Data for review:
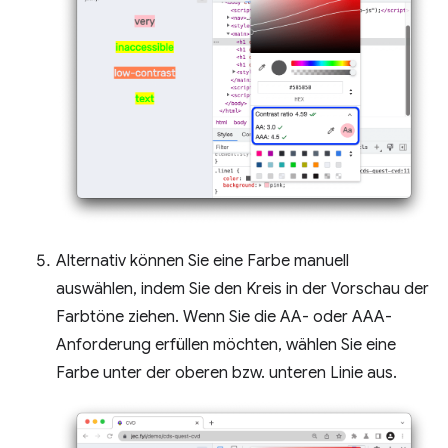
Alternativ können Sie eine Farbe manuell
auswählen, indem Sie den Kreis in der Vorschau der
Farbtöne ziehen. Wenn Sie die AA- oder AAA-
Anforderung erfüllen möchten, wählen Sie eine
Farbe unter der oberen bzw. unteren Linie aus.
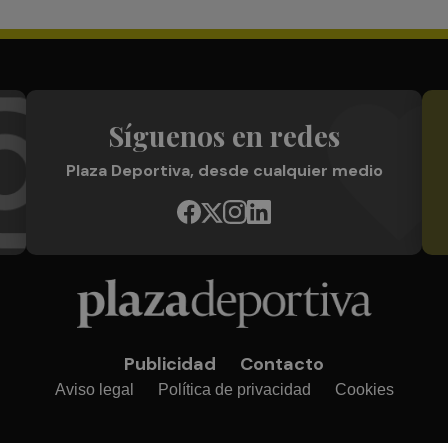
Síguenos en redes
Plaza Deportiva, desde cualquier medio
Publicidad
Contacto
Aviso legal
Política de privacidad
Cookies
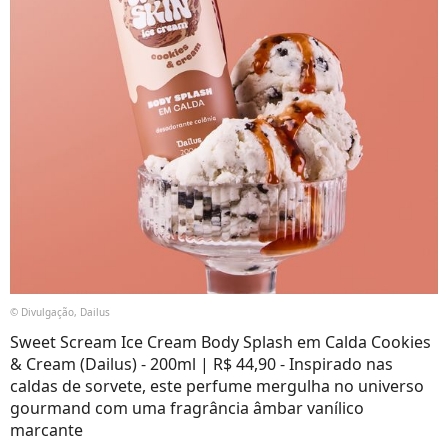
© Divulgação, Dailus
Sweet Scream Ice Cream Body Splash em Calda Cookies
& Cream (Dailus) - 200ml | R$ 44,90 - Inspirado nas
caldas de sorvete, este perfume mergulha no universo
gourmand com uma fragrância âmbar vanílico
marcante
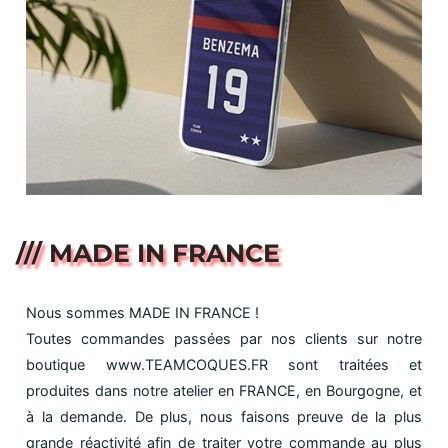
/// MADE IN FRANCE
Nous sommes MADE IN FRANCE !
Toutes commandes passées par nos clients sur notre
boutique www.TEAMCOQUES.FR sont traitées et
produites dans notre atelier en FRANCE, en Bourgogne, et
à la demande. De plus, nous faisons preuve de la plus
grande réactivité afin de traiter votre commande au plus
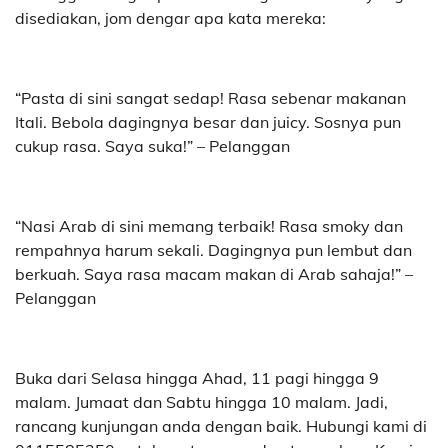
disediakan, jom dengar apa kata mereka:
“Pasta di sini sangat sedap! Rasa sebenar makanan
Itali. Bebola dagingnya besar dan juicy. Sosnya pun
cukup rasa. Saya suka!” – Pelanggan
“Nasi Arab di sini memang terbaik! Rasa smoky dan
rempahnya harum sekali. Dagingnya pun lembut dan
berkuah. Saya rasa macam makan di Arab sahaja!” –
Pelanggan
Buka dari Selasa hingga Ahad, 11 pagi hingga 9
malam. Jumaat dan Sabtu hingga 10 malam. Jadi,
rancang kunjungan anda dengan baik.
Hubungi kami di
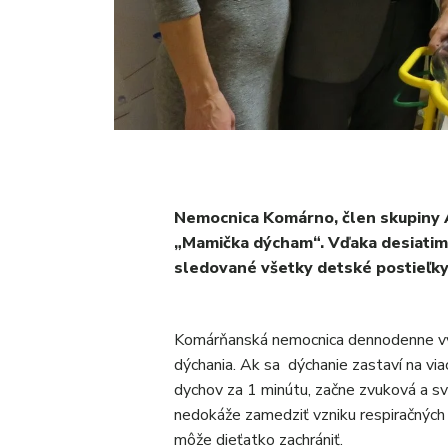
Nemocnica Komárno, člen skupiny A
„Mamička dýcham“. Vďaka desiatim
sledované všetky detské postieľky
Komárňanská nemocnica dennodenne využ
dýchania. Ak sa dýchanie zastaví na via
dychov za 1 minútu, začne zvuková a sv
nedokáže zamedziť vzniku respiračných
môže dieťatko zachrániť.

...

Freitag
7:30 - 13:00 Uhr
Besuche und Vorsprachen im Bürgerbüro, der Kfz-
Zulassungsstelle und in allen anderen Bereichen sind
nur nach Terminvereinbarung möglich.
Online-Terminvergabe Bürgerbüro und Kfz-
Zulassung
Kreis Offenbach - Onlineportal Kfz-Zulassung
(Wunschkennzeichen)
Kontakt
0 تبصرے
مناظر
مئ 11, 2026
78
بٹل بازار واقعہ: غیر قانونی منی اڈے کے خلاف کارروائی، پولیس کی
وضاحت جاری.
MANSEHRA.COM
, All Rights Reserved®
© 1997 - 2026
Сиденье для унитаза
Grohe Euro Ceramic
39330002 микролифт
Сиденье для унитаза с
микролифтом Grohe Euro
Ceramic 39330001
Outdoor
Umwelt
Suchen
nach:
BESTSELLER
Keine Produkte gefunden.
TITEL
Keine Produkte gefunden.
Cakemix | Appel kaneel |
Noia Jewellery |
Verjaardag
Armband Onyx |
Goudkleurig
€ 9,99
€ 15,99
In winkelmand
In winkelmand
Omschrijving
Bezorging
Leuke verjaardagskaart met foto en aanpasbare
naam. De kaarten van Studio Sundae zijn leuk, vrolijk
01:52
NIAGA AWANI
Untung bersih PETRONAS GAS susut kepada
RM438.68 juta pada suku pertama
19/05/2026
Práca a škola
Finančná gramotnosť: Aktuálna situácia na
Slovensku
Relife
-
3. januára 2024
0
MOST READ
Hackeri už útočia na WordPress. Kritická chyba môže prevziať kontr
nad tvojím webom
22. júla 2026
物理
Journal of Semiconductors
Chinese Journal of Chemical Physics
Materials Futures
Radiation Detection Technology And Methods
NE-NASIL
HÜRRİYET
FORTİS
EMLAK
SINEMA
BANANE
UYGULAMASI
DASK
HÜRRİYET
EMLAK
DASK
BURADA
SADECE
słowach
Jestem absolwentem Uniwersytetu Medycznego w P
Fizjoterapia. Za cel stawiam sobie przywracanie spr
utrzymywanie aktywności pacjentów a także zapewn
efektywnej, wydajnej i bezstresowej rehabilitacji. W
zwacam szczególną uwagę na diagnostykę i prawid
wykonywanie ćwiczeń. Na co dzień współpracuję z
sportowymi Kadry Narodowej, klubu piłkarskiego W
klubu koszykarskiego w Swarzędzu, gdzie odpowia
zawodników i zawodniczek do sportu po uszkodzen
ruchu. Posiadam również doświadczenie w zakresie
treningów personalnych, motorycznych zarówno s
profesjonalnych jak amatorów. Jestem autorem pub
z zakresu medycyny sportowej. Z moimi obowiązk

What this task involves: Starting with the line that has "Alternativ können Sie eine Farbe manuell" and going on through the line that has "Aviso legal", transcribe the records above exactly, but skip the pictures.

Exercise solution:
Alternativ können Sie eine Farbe manuell
auswählen, indem Sie den Kreis in der Vorschau der
Farbtöne ziehen. Wenn Sie die AA- oder AAA-
Anforderung erfüllen möchten, wählen Sie eine
Farbe unter der oberen bzw. unteren Linie aus.
Síguenos en redes
Plaza Deportiva, desde cualquier medio
Publicidad
Contacto
Aviso legal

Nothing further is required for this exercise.